Howard and I are still learning how to be parents. Every time we think we’ve got it figured out, the kids change and we have to learn something new. We have many more conferences ahead that start with “was how I handled that okay with you?” I’m very glad we’ve come to a point where we trust each other enough to step back.

Change of plans

This morning I turned our front room into a staging area. This is done by clearing out all the clutter and then filling all the newly created empty space with piles of stuff that needs to go with Howard to Comic Con. Around 2 pm Howard and I looked at the pile that had begun to accumulate. We were both mentally calculating how it was all going to fit into his Volkswagen Beetle. I turned to Howard and said “Why don’t you take the van?” Taking the van gives Howard plenty of cargo space. It lets us pack things for ease of transportation at the other end rather than compressed for size. It might even let him pack along a full sized dolly to help him wheel boxes of merchandise around. We hadn’t considered it before because I’d been planning to pack the kids and travel while he was away. I’m no longer planning to do that because my kids will be spending time with their cousins the first week of August. So now Howard is taking the van and I’ll be left with the Beetle. This means I can’t go places with all of the kids at the same time. They don’t all fit in the Beetle, but in an average week I don’t do that anyway. If we need a family outing, we’ll walk to a park.

In order to get the van ready for the trip, I took it to Jiffy Lube. It was a very long wait, which is to be expected at 4 pm on a Friday afternoon. I can tell I haven’t been out of the house or away from the kids enough lately because sitting in the Jiffy Lube waiting room for two hours was soothing. Now I just need to kick myself into gear and get the rest of the packing done.

The last immunizations

On the list of “parenting things I’m glad to be done with” I think child immunizations tops the list. I’ve written about this topic before. In fact I write about this topic every time I have to take a child to be immunized. I have to write about it, because the experience is an emotionally laden one and I always need to process the thoughts and emotions. Patch had his Kindergarten shots today. That means I am done. I will never again have to hold a crying child in my lap while helpful, but potentially toxic substances are injected. They’ll all need boosters at age 12, but that is a whole different ball game. Twelve year olds can be logical about the need for shots.

- [Required action] Write what comes next in the family blog excerpt, starting after its last sentence. The entries that follow are not needed here.

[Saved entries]
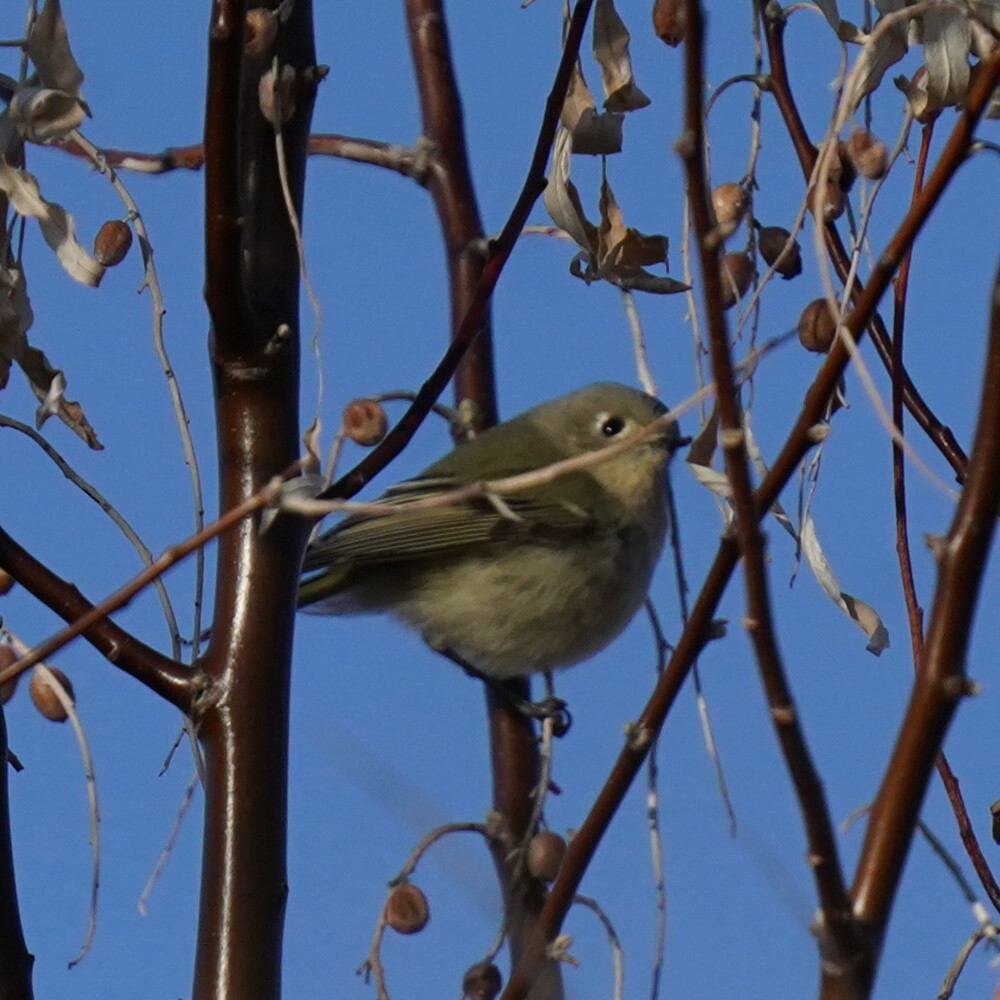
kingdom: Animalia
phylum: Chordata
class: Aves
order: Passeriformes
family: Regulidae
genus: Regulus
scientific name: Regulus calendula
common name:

- [Output below]
I’ve generally been of the ‘talk things through in advance’ school of thought for immunizations. I like to warn my kids they are coming, why they must be done, and how it will all be handled. I have not had the brainspace to do that for Patch. I should have started weeks ago to prepare for today. But today arrived and I realized that I had a window of opportunity in which I can deal with potential post-shot reactions before life gets really crazy again. If I wait until after the craziness, I’ll have to stand in long lines with other parents who are in a rush to get the shots done before school starts. So I sprung the shots on Patch. I took him out for “errands” without clarifying that County Health Office = shots for Patch. I didn’t want to completely ambush him though, so I did not wait until we were faced with the row of needles before telling him. I told him in the waiting area.

It is a measure of Patch’s trust in me that while he cried and asked to be taken home, he did not flee. He huddled in my lap and tried to convince me not to make him get shots. It was hard. I don’t want him to have to get shots either. The nurses tried to help me distract Patch with stamps and coloring pages. He was smarter than that. He did not want a blueberry scented dog stamp, he wanted to not get shots. But he did get shots. The nurse was very quick. After it was all over, Patch and I talked about how scary it was before the shots, but afterward the shots did not seem scary at all. By the time we got home, he was happy to show off his bandaids and eat cheetos.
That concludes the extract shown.